I am trying to predict daily demand for short-term bike rentals made in 2012, and I have data from 2011 to build the model. Let’s start with OLS.
OLS gets its name because we are picking values for parameters that minimize the sum of the square of each prediction error we make. OLS works best when we have some theories about the system we are trying to model. Below I have made a dummy variable for rainy days, because I believe that people don’t like riding bikes in the rain. I have fit two models to the 2011 DC Bike Share data (available here from UCI Machine Learning Library). In the first model, I picked variables that I think will have predictive value. In the second model, I just use all the variables and hope for the best. Finally, I test both of them by seeing how well they make predictions on 2012 data. We are using Mean Squared Error as our evaluation metric.
Here we see that my model, based on the idea that people don’t like riding in the bad weather or high wind, and knowing that people behave differently are weekdays, dramatically outperformed an OLS model with every variable included. We have reason not be satisfied with this model. Some of our variables may exhibit collinearity, particularly the pre-made dummy variables for characteristics about the day (day of week, holiday indicator, workday indicator). This brings us to Ridge Regression.
Ridge Regression is a technique that can be used for a lot of purposes. Here we’re going to use it here to address possible collinearity. The effect of colinearity in OLS models is that estimated parameters may be far from the true value. We still pick parameters that minimize the sum of each prediction error, but we also try to keep the sum of the square of all those parameter estimates small. Ridge regression lets you pick a hyperparameter, alpha, that changes the cost of these parameter estimates. When alpha = 0, then we are just doing an OLS regression.
In practice, the best way to pick alpha is to try different values and see which one results in the best performing model. Because RAPIDS is so fast, we’ll just search through 100 different values of alpha.
With our very simple parameter search, we see that the best performing model is a Ridge regression with Alpha = 0.1. There have been volumes written about hyperparameter tuning strategy, and I encourage you read more about it as you incorporate Ridge regressions into your work.
Now that we have the best model we think we can get, we can make predictions about how many bikes will be rented, based on some weather measurements and facts about the day.

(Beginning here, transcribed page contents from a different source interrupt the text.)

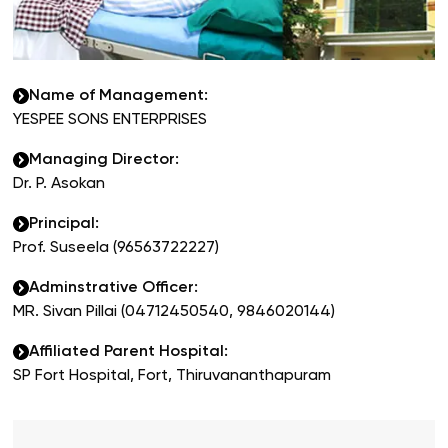
Name of Management
:
YESPEE SONS ENTERPRISES
Managing Director
:
Dr. P. Asokan
Principal
:
Prof. Suseela (96563722227)
Adminstrative Officer
:
MR. Sivan Pillai (04712450540, 9846020144)
Affiliated Parent Hospital
:
SP Fort Hospital, Fort, Thiruvananthapuram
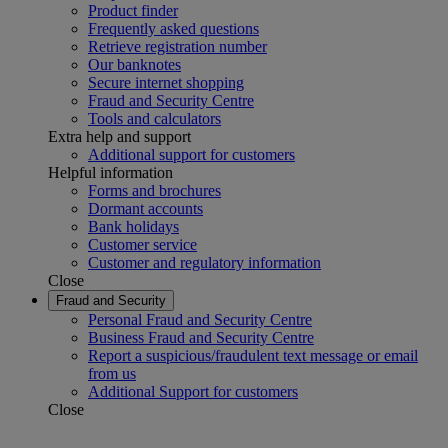
Product finder
Frequently asked questions
Retrieve registration number
Our banknotes
Secure internet shopping
Fraud and Security Centre
Tools and calculators
Extra help and support
Additional support for customers
Helpful information
Forms and brochures
Dormant accounts
Bank holidays
Customer service
Customer and regulatory information
Close
Fraud and Security
Personal Fraud and Security Centre
Business Fraud and Security Centre
Report a suspicious/fraudulent text message or email
from us
Additional Support for customers
Close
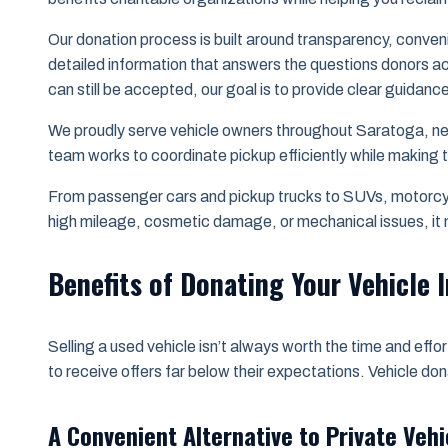
Our donation process is built around transparency, conven
detailed information that answers the questions donors ac
can still be accepted, our goal is to provide clear guidanc
We proudly serve vehicle owners throughout Saratoga, ne
team works to coordinate pickup efficiently while making
From passenger cars and pickup trucks to SUVs, motorcycl
high mileage, cosmetic damage, or mechanical issues, it m
Benefits of Donating Your Vehicle I
Selling a used vehicle isn’t always worth the time and eff
to receive offers far below their expectations. Vehicle do
A Convenient Alternative to Private Vehi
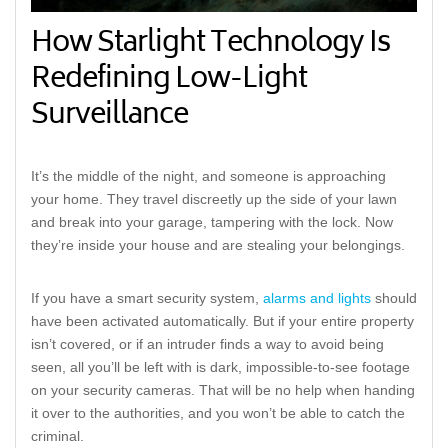
How Starlight Technology Is
Redefining Low-Light
Surveillance
It’s the middle of the night, and someone is approaching
your home. They travel discreetly up the side of your lawn
and break into your garage, tampering with the lock. Now
they’re inside your house and are stealing your belongings.
If you have a smart security system,
alarms and lights
should
have been activated automatically. But if your entire property
isn’t covered, or if an intruder finds a way to avoid being
seen, all you’ll be left with is dark, impossible-to-see footage
on your security cameras. That will be no help when handing
it over to the authorities, and you won’t be able to catch the
criminal.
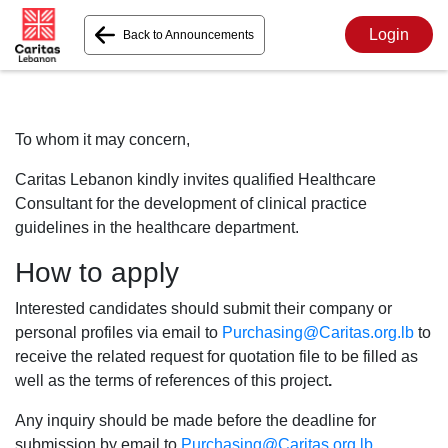
Login
Back to Announcements
To whom it may concern,
Caritas Lebanon kindly invites qualified Healthcare
Consultant for the development of clinical practice
guidelines in the healthcare department.
How to apply
Interested candidates should submit their company or
personal profiles via email to
Purchasing@Caritas.org.lb
to
receive the related request for quotation file to be filled as
well as the terms of references of this project
.
Any inquiry should be made before the deadline for
submission by email to
Purchasing@Caritas.org.lb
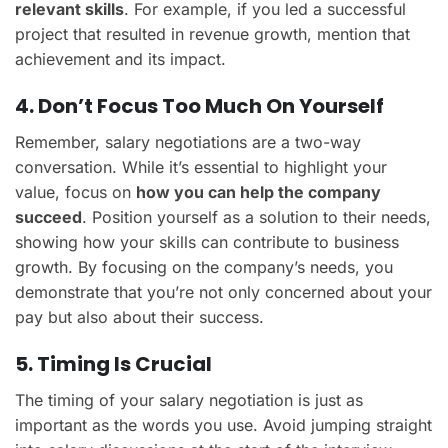
relevant skills
. For example, if you led a successful
project that resulted in revenue growth, mention that
achievement and its impact.
4. Don’t Focus Too Much On Yourself
Remember, salary negotiations are a two-way
conversation. While it’s essential to highlight your
value, focus on
how you can help the company
succeed
. Position yourself as a solution to their needs,
showing how your skills can contribute to business
growth. By focusing on the company’s needs, you
demonstrate that you’re not only concerned about your
pay but also about their success.
5. Timing Is Crucial
The timing of your salary negotiation is just as
important as the words you use. Avoid jumping straight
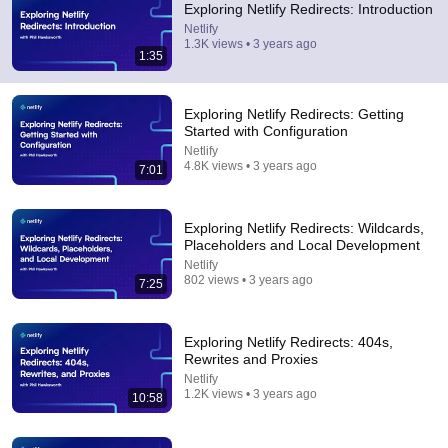
Exploring Netlify Redirects: Introduction
Comments are turned off. 
Learn more
Netlify
1.3K views • 3 years ago
1:35
Exploring Netlify Redirects: Getting
Started with Configuration
Netlify
4.8K views • 3 years ago
7:01
Exploring Netlify Redirects: Wildcards,
Placeholders and Local Development
Netlify
802 views • 3 years ago
7:25
7:01
Exploring Netlify Redirects: Getting Started with
Exploring Netlify Redirects: 404s,
Configuration
Rewrites and Proxies
Netlify
•
4.8K views
Netlify
1.2K views • 3 years ago
10:58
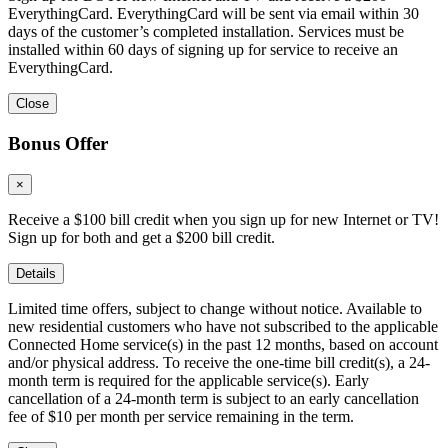
EverythingCard. EverythingCard will be sent via email within 30
days of the customer’s completed installation. Services must be
installed within 60 days of signing up for service to receive an
EverythingCard.
Close
Bonus Offer
×
Receive a $100 bill credit when you sign up for new Internet or TV!
Sign up for both and get a $200 bill credit.
Details
Limited time offers, subject to change without notice. Available to
new residential customers who have not subscribed to the applicable
Connected Home service(s) in the past 12 months, based on account
and/or physical address. To receive the one-time bill credit(s), a 24-
month term is required for the applicable service(s). Early
cancellation of a 24-month term is subject to an early cancellation
fee of $10 per month per service remaining in the term.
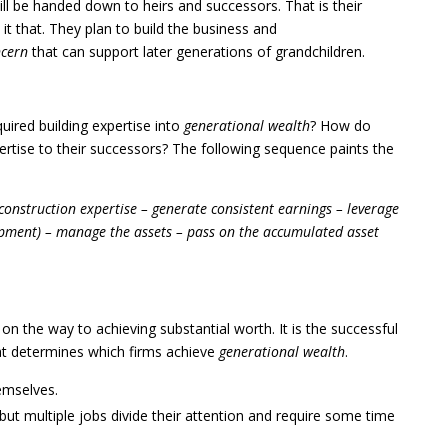
ll be handed down to heirs and successors. That is their
it that. They plan to build the business and
ncern
that can support later generations of grandchildren.
uired building expertise into
generational wealth
? How do
ertise to their successors? The following sequence paints the
truction expertise – generate consistent earnings – leverage
quipment) – manage the assets – pass on the accumulated asset
on the way to achieving substantial worth. It is the successful
at determines which firms achieve
generational wealth
.
emselves.
but multiple jobs divide their attention and require some time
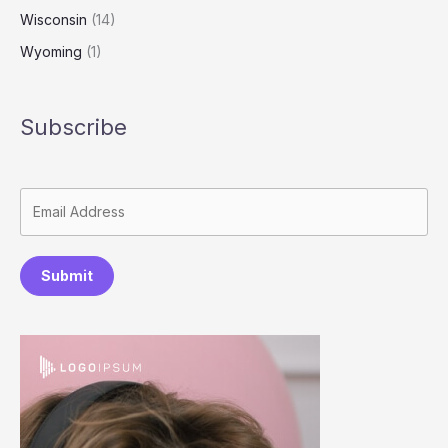
Wisconsin
(14)
Wyoming
(1)
Subscribe
Submit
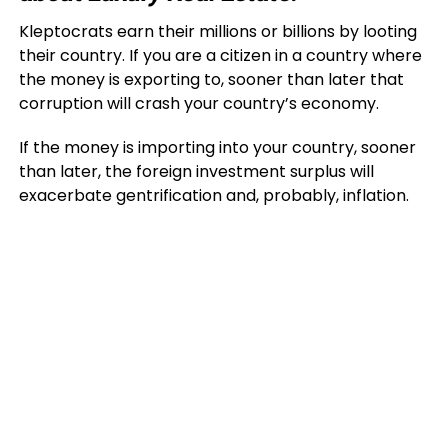
Kleptocrats earn their millions or billions by looting
their country. If you are a citizen in a country where
the money is exporting to, sooner than later that
corruption will crash your country’s economy.
If the money is importing into your country, sooner
than later, the foreign investment surplus will
exacerbate gentrification and, probably, inflation.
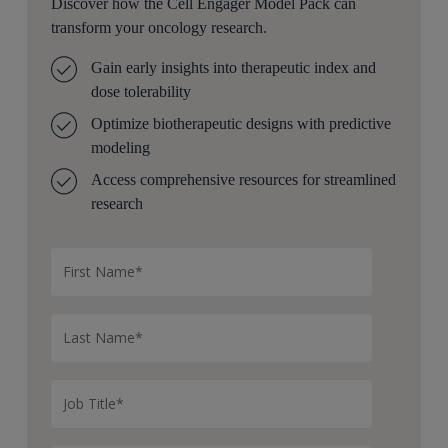
Discover how the Cell Engager Model Pack can
transform your oncology research.
Gain early insights into therapeutic index and
dose tolerability
Optimize
bio
ther
apeutic designs with predictive
modeling
Access comprehensive resources for streamlined
research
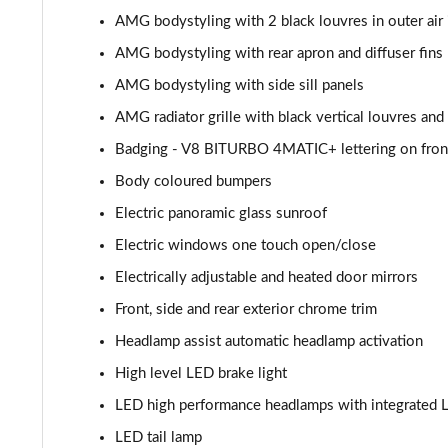
AMG bodystyling with 2 black louvres in outer air 
GLC 300de 4Matic AMG Line Premium + 5dr 9G-Tronic
AMG bodystyling with rear apron and diffuser fins
GLC 63 S 4Matic+ 5dr MCT
AMG bodystyling with side sill panels
AMG radiator grille with black vertical louvres and
GLC 63 S 4Matic+ Premium Plus 5dr MCT
Badging - V8 BITURBO 4MATIC+ lettering on fron
53 4Matic+ AMG Edition 53 5dr 9G-Tronic
Body coloured bumpers
Electric panoramic glass sunroof
GLC 63 S 4Matic+ Night Edition Premium Pls 5dr MCT
Electric windows one touch open/close
GLC 63 S 4Matic+ e Perform Night Ed Prem+ 5dr MCT
Electrically adjustable and heated door mirrors
Front, side and rear exterior chrome trim
GLC 63 S 4Matic+ e Performance Edition 1 5dr MCT
Headlamp assist automatic headlamp activation
High level LED brake light
LED high performance headlamps with integrated L
LED tail lamp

We’ve seen how to do OLS and Ridge regressions using RAPIDS. In the next blog, we’ll discuss single variable Lasso regression, as well as multi-GPU OLS. See you next time!
¹ https://archive.ics.uci.edu/ml/datasets/bike+sharing+dataset, Fanaee-T, Hadi, and Gama, Joao, ‘Event labeling combining ensemble detectors and background knowledge’, Progress in Artificial Intelligence (2013): pp. 1–15
² Darwin, Francis (1887). The Life and Letters of Charles Darwin. New York: D. Appleton & Co.